▶ _To-do item_
Count the lines of the material that contain the string "normal". Reply with the number alone.

(Items from a dataset)
_ _ _ _ _ _ _

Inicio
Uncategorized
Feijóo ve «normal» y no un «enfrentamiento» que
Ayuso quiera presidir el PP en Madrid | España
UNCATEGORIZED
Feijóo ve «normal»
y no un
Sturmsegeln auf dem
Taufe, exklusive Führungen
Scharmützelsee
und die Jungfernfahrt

_ _ _ _ _ _ _

▶ _Response area_
2